━━━ SUPPLIED DATA

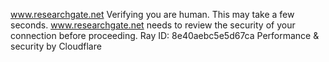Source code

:www.researchgate.net
Verifying you are human. This may take a few seconds.
www.researchgate.net needs to review the security of your connection before proceeding.
Ray ID: 8e40aebc5e5d67ca
Performance & security by Cloudflare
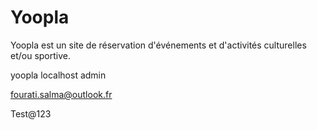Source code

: # Yoopla
Yoopla est un site de réservation d'événements et d'activités culturelles et/ou sportive.


yoopla localhost
admin

fourati.salma@outlook.fr

Test@123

━━━━━━

* **EXERCISE DIRECTIONS**:
Reproduce every line in the records above that contains the word "security".

* **RESPONSE TO THIS TASK**:
www.researchgate.net needs to review the security of your connection before proceeding.
Performance & security by Cloudflare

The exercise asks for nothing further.